At the end, she sniffed more than ran in the woods. Her eyes turned milky and she chased squirrels only in her dreams, her paws twitching.
If you let go a little, you’ll have a little peace, the Buddhists say. If you let go a lot you’ll have a lot of peace. If you let go completely, you’ll have complete peace. Mahusukha, the Great Happiness…the great release – nature knows this and Ginger knew it, too. It may take me a lifetime to bend my own mind to it, but I can’t say that I haven’t had a good teacher.
These flowers caught my eye the day before I sketched them. It was October, and my husband and I had biked on the luscious Duck Creek Trail in Davenport. I decided to come back the next day and sketch them before it rained, because they surely wouldn’t be that brilliant again until late summer of the next year. In my journal I wrote beside the sketch, “It’s hard to let go of these warm, sunny, colorful fall days. Seems like we’ve only recently caught a late-summer stride with biking, hiking, appreciating, savoring…can’t we start all over again, now? Does fall always have to gift us with the reminder that we only get one life apiece?”

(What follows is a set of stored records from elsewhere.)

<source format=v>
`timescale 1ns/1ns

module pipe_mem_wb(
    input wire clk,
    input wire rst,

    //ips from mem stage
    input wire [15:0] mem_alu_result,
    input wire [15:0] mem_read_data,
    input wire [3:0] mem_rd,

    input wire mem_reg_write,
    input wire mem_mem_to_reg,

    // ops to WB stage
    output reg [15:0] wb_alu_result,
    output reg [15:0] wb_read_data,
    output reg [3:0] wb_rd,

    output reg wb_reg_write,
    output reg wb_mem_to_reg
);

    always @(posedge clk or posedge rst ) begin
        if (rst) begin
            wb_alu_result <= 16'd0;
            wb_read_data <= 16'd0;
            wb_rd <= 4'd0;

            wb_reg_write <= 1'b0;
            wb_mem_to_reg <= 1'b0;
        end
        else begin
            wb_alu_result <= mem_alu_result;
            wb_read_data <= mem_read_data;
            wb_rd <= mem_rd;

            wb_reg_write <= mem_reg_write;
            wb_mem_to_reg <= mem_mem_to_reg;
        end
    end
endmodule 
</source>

But of course the Buddhists remind us to be grateful for impermanence, for it is what lends poignancy to life. Without our sense of impermanence, another day would just be another day – instead of the gift that it really is.

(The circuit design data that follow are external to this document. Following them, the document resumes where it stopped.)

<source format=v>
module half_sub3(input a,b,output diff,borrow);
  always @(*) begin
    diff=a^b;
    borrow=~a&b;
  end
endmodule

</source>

Ginger, AKA The Beast, AKA Hot Dog on the days that she suns outdoors on the steps, as she was doing on this day when I sketched her. As a matter of fact, Ginger is the subject appearing most often in my journals. She’s almost 16 now, weighs 55 pounds, and is still mostly muscle from the days when she used to bound five miles to my two, on our daily hikes in the woods. We still walk everyday, but now I run mostly in place, two miles to her half-mile, while she sniffs and moseys. I love this creature because she seems so in the moment. She teaches me daily how to just…be. Bless this beast who blesses us!
Labels: in the moment
Occasionally in my mindfulness/meditation workshops a participant will allude to the stress of coping with work – or a life – that isn’t challenging enough. Can a meditation practice be a panacea for boredom?

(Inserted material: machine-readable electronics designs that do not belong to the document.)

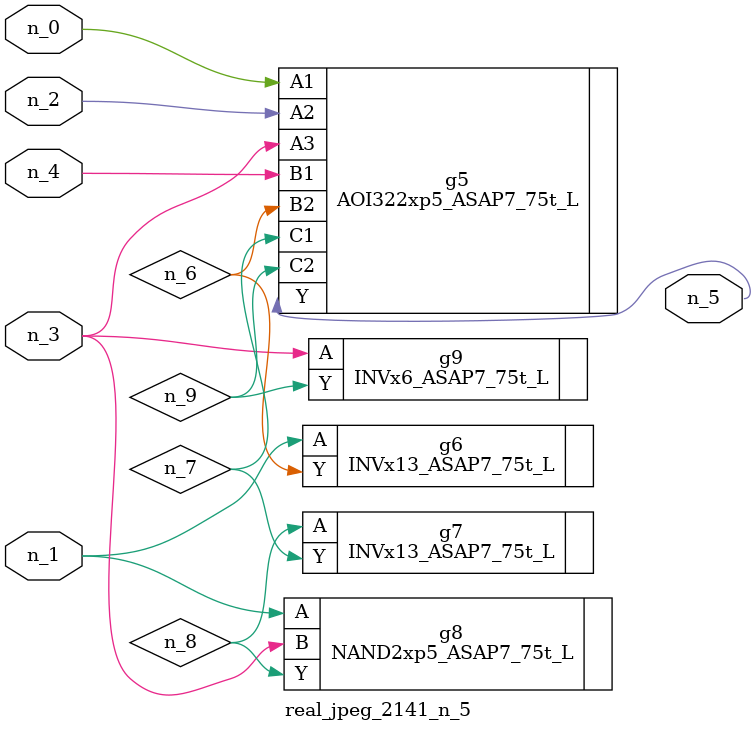
<source format=v>
module real_jpeg_2141_n_5 (n_4, n_0, n_1, n_2, n_3, n_5);

input n_4;
input n_0;
input n_1;
input n_2;
input n_3;

output n_5;

wire n_8;
wire n_6;
wire n_7;
wire n_9;

AOI322xp5_ASAP7_75t_L g5 ( 
.A1(n_0),
.A2(n_2),
.A3(n_3),
.B1(n_4),
.B2(n_6),
.C1(n_7),
.C2(n_9),
.Y(n_5)
);

INVx13_ASAP7_75t_L g6 ( 
.A(n_1),
.Y(n_6)
);

NAND2xp5_ASAP7_75t_L g8 ( 
.A(n_1),
.B(n_3),
.Y(n_8)
);

INVx6_ASAP7_75t_L g9 ( 
.A(n_3),
.Y(n_9)
);

INVx13_ASAP7_75t_L g7 ( 
.A(n_8),
.Y(n_7)
);


endmodule
</source>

Cultivating a mindful state can help with moments of boredom, but to alleviate chronic ennui, we may have to figure out how to challenge ourselves more. As Eric Maisel put it recently in a Psychology Today article (“Who Stole Your Brian?), “If you have a good brain and the world you grow up in demands that you shut it down, you are bound to suffer.”
Maisel says that it is “natural and predictable that our environment may pressure us not to think. This pressure will produce pain as we intuit that we are missing out on a native opportunity and will negatively affect our personality, producing everything from ‘math anxiety’ to ‘depression.’ If you were born to think and got pushed off that path, now is the time to make use of your available personality to craft a new, friendlier relationship with your brain.”
I agree. Mindfulness and meditation can only go so far in improving our lives. Pursuing our passions, nurturing a sense of curiosity, and taking on new learning curves is also part of the equation.
Sometimes when we feel like we’re crawling out of our skin, we need to do something different. Just ask a cicada!